I am unaware of how the interactive context behave and how different it is from Dag runners.

Thank you in advance.

jeongukjae · March 25, 2022, 3:54am

Hi @Jean-Christophe_Carl!

As far as I understand, we cannot pass channel objects via custom_config.
Custom config is the execution parameter, and resolver output is a channel. (tuner component spec)

Channel object contains artifacts, and those artifacts are resolved from MLMD in the Driver in advance of the executor class. (Implementation link)
Since the execution parameter is serialized when we construct pipelines, so we cannot pass resolver output (channel object) in custom_config(execution parameter), and we can pass resolver output in an interactive context (the executions of previous components are done, so artifacts are assigned in channel’s attribute).
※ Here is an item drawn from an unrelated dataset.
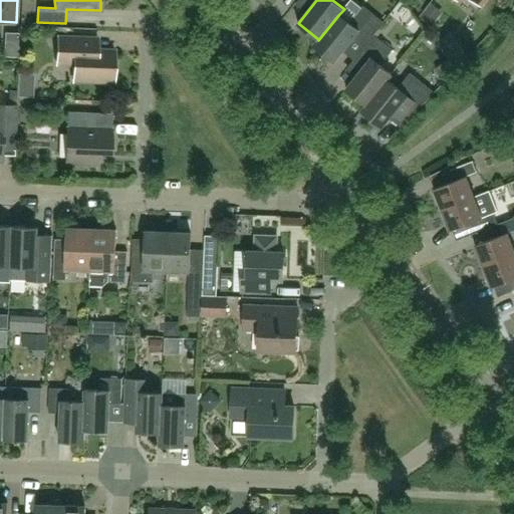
[(434,0),(420,0),(419,1),(425,14),(438,8),(434,0)]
I solved this problem via customizing the trainer component.

I’m not a TFX developer, so the information above may be wrong.

Thanks

Jean-Christophe_Carl · March 25, 2022, 9:15am

Thank you for your reply, I see indeed the difference in the driver behavior in case of interactive context. I didn’t get this far.

We end up having a custom trainer executor which patch the model artifact with an additional property.